I have a program that simulates a window; So I have the content of the window stored in a member data content
which is a std::string
type:
class Window {
using type_ui = unsigned int;
public:
Window() = default;
Window(type_ui, type_ui, char);
void print()const;
private:
type_ui width_{};
type_ui height_{};
char fill_{};
std::string content_{};
mutable type_ui time_{};
};
Window::Window(type_ui width, type_ui height, char fill) :
width_{ width }, height_{ height }, fill_{ fill },
content_{ width * height, fill } { // compile-time error here?
//content( width * height, fill ) // works ok
}
void Window::print()const {
while (1) {
time_++;
for (type_ui i{}; i != width_; ++i) {
for (type_ui j{}; j != height_; ++j)
std::cout << fill_;
std::cout << std::endl;
}
_sleep(1000);
std::system("cls");
if (time_ > 10)
return;
}
}
int main(int argc, char* argv[]) {
Window main{ 15, 25, '*' };
main.print();
std::string str{5u, '*'}; // compiles but not OK
std::string str2(5u, '*'); // compiles and OK
cout << str << endl; // ♣* (not intended)

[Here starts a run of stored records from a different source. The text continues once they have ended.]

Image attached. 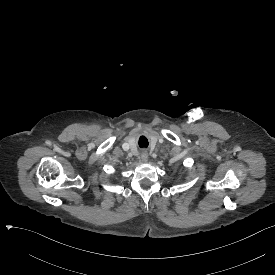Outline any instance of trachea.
Listing matches in <instances>:
<instances>
[{"label": "trachea", "mask_w": 275, "mask_h": 275, "mask_svg": "<svg viewBox=\"0 0 275 275\" xmlns=\"http://www.w3.org/2000/svg\"><path fill=\"white\" fill-rule=\"evenodd\" d=\"M142 138H144V137H142ZM139 146H140L141 148L147 147V146H148V141L146 140V141L140 142V140H139Z\"/></svg>", "instance_id": "obj_1"}]
</instances>
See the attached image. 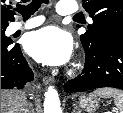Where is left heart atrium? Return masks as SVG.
<instances>
[{
  "mask_svg": "<svg viewBox=\"0 0 123 113\" xmlns=\"http://www.w3.org/2000/svg\"><path fill=\"white\" fill-rule=\"evenodd\" d=\"M25 48L36 61L57 66L70 59L73 41L65 31L56 26H48L30 33L26 38Z\"/></svg>",
  "mask_w": 123,
  "mask_h": 113,
  "instance_id": "obj_1",
  "label": "left heart atrium"
}]
</instances>
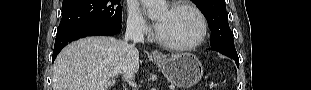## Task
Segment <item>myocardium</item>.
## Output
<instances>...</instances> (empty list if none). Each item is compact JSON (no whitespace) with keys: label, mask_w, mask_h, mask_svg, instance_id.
Here are the masks:
<instances>
[{"label":"myocardium","mask_w":311,"mask_h":90,"mask_svg":"<svg viewBox=\"0 0 311 90\" xmlns=\"http://www.w3.org/2000/svg\"><path fill=\"white\" fill-rule=\"evenodd\" d=\"M180 8L188 9L192 11L194 14H196V16L198 17L200 24H201V30H200L198 37L194 41L187 43V44H175V43H171V42L164 40L159 35V32L157 30L156 40L161 46L167 49L174 50V51H187V50L194 49L203 43L208 32V22H207L205 15L196 6L188 2H176L169 6L170 10H176Z\"/></svg>","instance_id":"1"}]
</instances>
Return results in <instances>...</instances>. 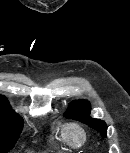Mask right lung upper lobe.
Instances as JSON below:
<instances>
[{"label": "right lung upper lobe", "mask_w": 130, "mask_h": 153, "mask_svg": "<svg viewBox=\"0 0 130 153\" xmlns=\"http://www.w3.org/2000/svg\"><path fill=\"white\" fill-rule=\"evenodd\" d=\"M8 104L7 98L0 96V114L17 115Z\"/></svg>", "instance_id": "1"}]
</instances>
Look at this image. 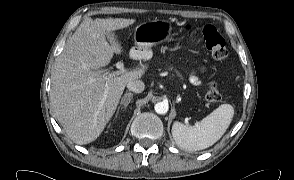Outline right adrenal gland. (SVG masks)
<instances>
[{
    "mask_svg": "<svg viewBox=\"0 0 294 180\" xmlns=\"http://www.w3.org/2000/svg\"><path fill=\"white\" fill-rule=\"evenodd\" d=\"M132 98H133V94L130 92H128V93L126 92L121 99L120 107L126 108L129 105V103L131 102Z\"/></svg>",
    "mask_w": 294,
    "mask_h": 180,
    "instance_id": "2a0ac1e0",
    "label": "right adrenal gland"
}]
</instances>
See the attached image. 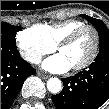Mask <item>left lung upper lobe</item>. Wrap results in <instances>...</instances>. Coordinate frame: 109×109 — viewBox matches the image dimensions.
I'll use <instances>...</instances> for the list:
<instances>
[{"instance_id": "5c2ea615", "label": "left lung upper lobe", "mask_w": 109, "mask_h": 109, "mask_svg": "<svg viewBox=\"0 0 109 109\" xmlns=\"http://www.w3.org/2000/svg\"><path fill=\"white\" fill-rule=\"evenodd\" d=\"M81 17L89 21L98 31L100 38V50L109 49V29L99 19L82 14Z\"/></svg>"}]
</instances>
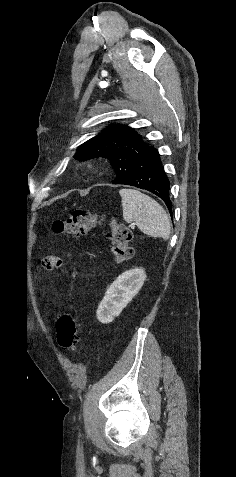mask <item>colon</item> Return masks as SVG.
I'll return each instance as SVG.
<instances>
[{"mask_svg":"<svg viewBox=\"0 0 236 477\" xmlns=\"http://www.w3.org/2000/svg\"><path fill=\"white\" fill-rule=\"evenodd\" d=\"M102 222V217L82 209H75L65 218L56 219L50 229L56 235L81 237L88 234ZM110 238L116 262H124L133 256L131 231L124 225L113 222L110 226ZM56 336L59 346L67 351H75L79 344L77 318L72 313H64L56 324Z\"/></svg>","mask_w":236,"mask_h":477,"instance_id":"colon-1","label":"colon"}]
</instances>
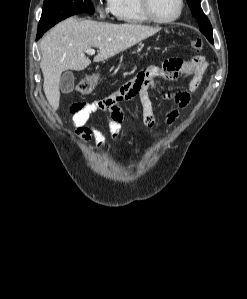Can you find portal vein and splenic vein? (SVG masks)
Returning a JSON list of instances; mask_svg holds the SVG:
<instances>
[{"instance_id":"1","label":"portal vein and splenic vein","mask_w":247,"mask_h":299,"mask_svg":"<svg viewBox=\"0 0 247 299\" xmlns=\"http://www.w3.org/2000/svg\"><path fill=\"white\" fill-rule=\"evenodd\" d=\"M87 53H88V54H94V53H95V50H94V49H91V48H89V49H87Z\"/></svg>"}]
</instances>
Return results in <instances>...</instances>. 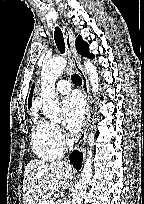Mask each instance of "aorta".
<instances>
[{
	"instance_id": "762f6f07",
	"label": "aorta",
	"mask_w": 144,
	"mask_h": 204,
	"mask_svg": "<svg viewBox=\"0 0 144 204\" xmlns=\"http://www.w3.org/2000/svg\"><path fill=\"white\" fill-rule=\"evenodd\" d=\"M67 64V59L65 57H56L54 59L45 61L41 70V94L40 102L42 105L43 114L46 118L52 121H58L59 119V103L58 97L55 92V83L65 69ZM84 68L86 73L89 75L90 84L92 87V92L94 96L99 94L101 90L99 85V75L96 67L90 61L84 62ZM94 117L92 122L95 123ZM95 126L91 125V131L88 135V145L87 158L83 165L80 179L76 185L72 197V204H82V201L86 195L87 189L90 185L91 178L93 175L92 168V157H93V147L95 143Z\"/></svg>"
}]
</instances>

cout << str2 << endl; // ***** (ok)
std::cout << std::endl;
}
AS you can see above I couldn't initialize the member content
with curly-braces-initializer-list
which the compiler complains about "narrowing type". But it works with "Direct initialization".
-
Why I cannot use Curly-brace-initialization-list above in the Constructor-initializer-list to invoke
std::string(size_t count, char)
. -
Why this
std::string str{5u, '*'}; // compiles but not OK
Works but gives not intended ouptu? -
The thing that matters me a lot is why the same initialization doesn't work on constructor-member-initialization-list but works in
main
(with not intended result)?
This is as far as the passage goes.